Bento de Jesus Caraça — Dos Conceitos à Acção

Tópicos para uma intervenção

Autor
João Caraça
Data

Tópicos da intervenção no Colóquio Comemorativo de Os 70 anos dos Conceitos Fundamentais da Matemática

Os «Conceitos Fundamentais da Matemática» foram concebidos como paradigma do esforço de divulgação cultural de alto nível a que a Biblioteca Cosmos se propôs. A necessidade  de  encarar  a ciência  como  um “organismo  vivo,  impregnado de  condição humana” era, sempre foi, e será, central na luta pela emancipação e pela criação de uma sociedade mais justa. Ciência e Cultura não são separáveis, desde os tempos de Galileu. A empenhada e iluminada ação de Bento de Jesus Caraça durante toda a sua vida constituiu uma demonstração viva de como a aquisição de cultura significa integralmente a conquista da liberdade. 

 Nos inquéritos à opinião pública (US, EU) do Eurobarómetro já neste século (2001/2006?) 50% dos inquiridos diziam que é o Sol que anda em volta a Terra. 

  • O conhecimento e a cultura têm a ver com as condições de difusão e assimilação (tornalos seus; recriá-los) dos saberes.
  • Se isto não acontece, valores, mesmo minoritários, reemergem, fazem com que possam aparecer conceitos fósseis, fantasmas de outros tempos, infecções de outras eras.
  • O “incumprimento  de  promessas”, a  falta  de controlo  sobre  o futuro,  torna-nos vulneráveis a qualquer coisa que nos dê esperança: com a hiper-especialização crescente e o a-historicismo reinante uma pessoa pode passar do racionalismo mais duro na  política,  na economia,  na  sua profissão,  para  o obscurantismo  e  o domínio emocional dos gurus e dos videntes. Esta separação cultural opressiva, esta cultura da separação tornada separação das culturas pela competição feroz, só pode ser combatida com uma cultura integral!
  • No começo do século passado (XX) as numerosas descobertas de novos fenómenos, raios misteriosos  (radioatividade, raios X)  a  que se  somavam  ruturas cognitivas  na pintura, filosofia, literatura, medicina, arquitetura, engenharia (com a eletricidade) e no campo social (o fim do antigo regime) — atraíram as crenças no oculto e em fantasmas e espectros. As fronteiras entre a ciência e a superstição esbateram-se um pouco e foi preciso reinstalá-las. Foi essa a função essencial da introdução da componente científica na cultura, cultura que é, foi e será sempre una, ou então não é cultura.
  • O grande filósofo Heráclito dizia, há 2.500 anos, que “os homens despertos possuem um só universo, que é comum, enquanto que os adormecidos se fecham, cada qual no seu mundo particular”. É preciso estar bem desperto: o sono da razão traz a ignorância e o medo, e com eles o aumento da violência.
  • Hoje, de novo (no começo do séc.
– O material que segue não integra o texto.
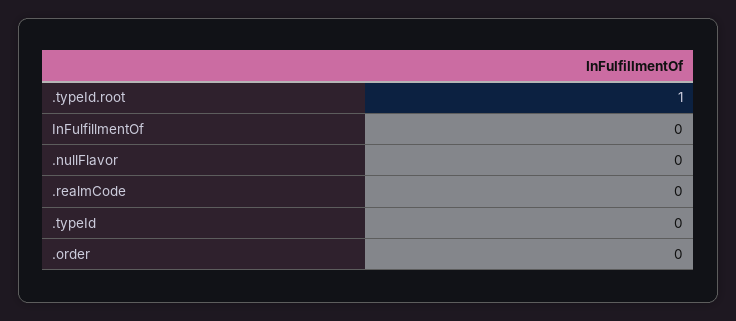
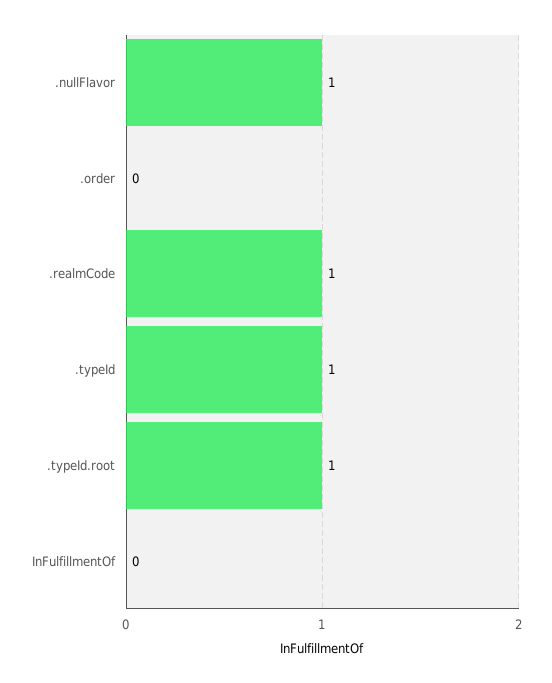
.nullFlavor: 0 -> 1
.realmCode: 0 -> 1
.typeId: 0 -> 1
XXI) como há 100 anos acastelam-se as nuvens no horizonte: a  complexidade  impera na  descrição  do mundo,  é  impossível separar  as sociedades do seu contexto, o ser do seu ambiente, as alterações climáticas da atividade humana. Novas doenças espreitam, bem como o risco de acidentes e de instabilidade política.  O  emprego tornou-se  efémero,  o bem-estar  passageiro,  a globalização  uma faca de dois gumes. A superstição e o autoritarismo espreitam de novo... 
  • «Em tempos de mistificação universal dizer a verdade é um ato revolucionário» dizia 

    George Orwell nos anos 1940. Em tempos de especulação, de fraudes e deceções, dizer 

    a verdade é afirmar que não há certezas absolutas, [porque há incerteza, porque o mundo  está  sempre a  mudar  e por  isso  é preciso  interrogá-lo continuamente:  a natureza, a sociedade, nós-próprios.] 

  • É esta a mensagem da cultura integral do indivíduo, que Bento de Jesus Caraça colocou como problema central do nosso tempo (de então) em 1933. Mas é correto dizer do nosso tempo!! Porque as disfunções do presente resultam do enfraquecimento de uma cultura  integral, o  domínio  da cultura  mais  parecendo hoje  uma  “macedónia” de culturas — da humanística, à artística e à científica; da política, à do mercado e à dos media; da religiosa, à do risco e à da violência.
  • O que é ser culto?
  • É preciso humanizar a sociedade: a ciência é uma componente essencial desta caminhada!
  • Isto leva-nos  à  ação desenvolvida  por  Bento de  Jesus  Caraça —  um  dos pilares fundamentais  foi  a Biblioteca  Cosmos,  a mais  completa  iniciativa para  a  cultura (incluindo a ciência evidentemente) do nosso século XX, verdadeira continuadora do espírito das universidades populares europeias!!